(Data records)
== == ==
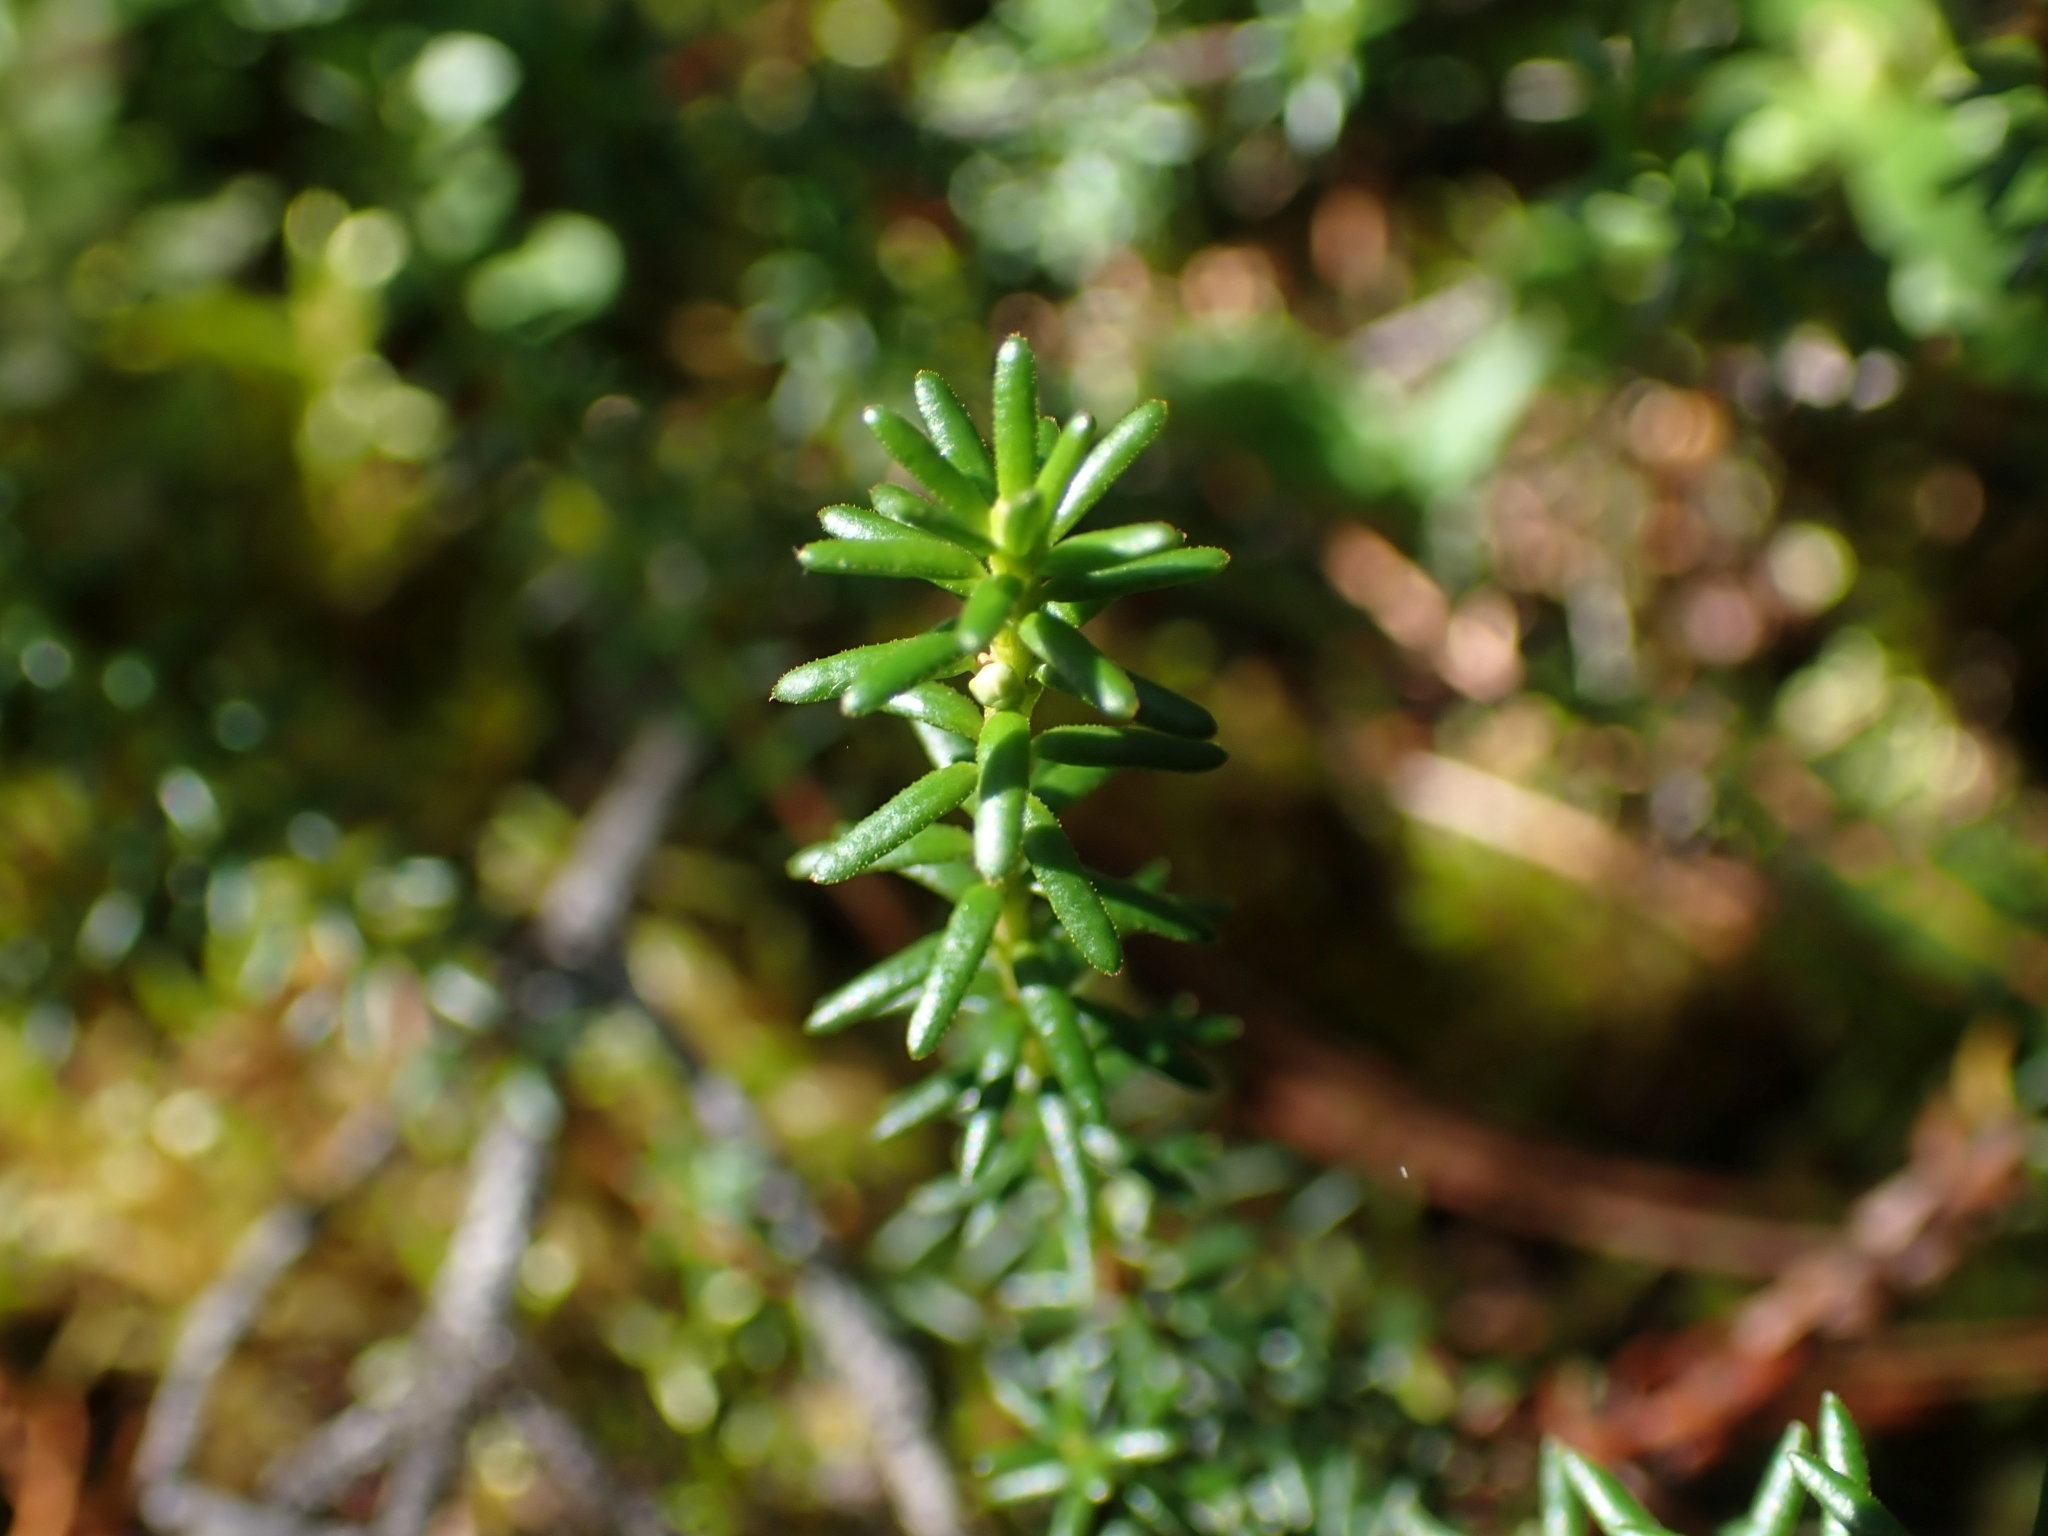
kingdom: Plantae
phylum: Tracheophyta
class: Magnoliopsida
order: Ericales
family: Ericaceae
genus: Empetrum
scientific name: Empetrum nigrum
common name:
== == ==
§ Exercise description
Reproduce every line of the records above word for word, but omit the pictures.

§ Complete output
kingdom: Plantae
phylum: Tracheophyta
class: Magnoliopsida
order: Ericales
family: Ericaceae
genus: Empetrum
scientific name: Empetrum nigrum
common name:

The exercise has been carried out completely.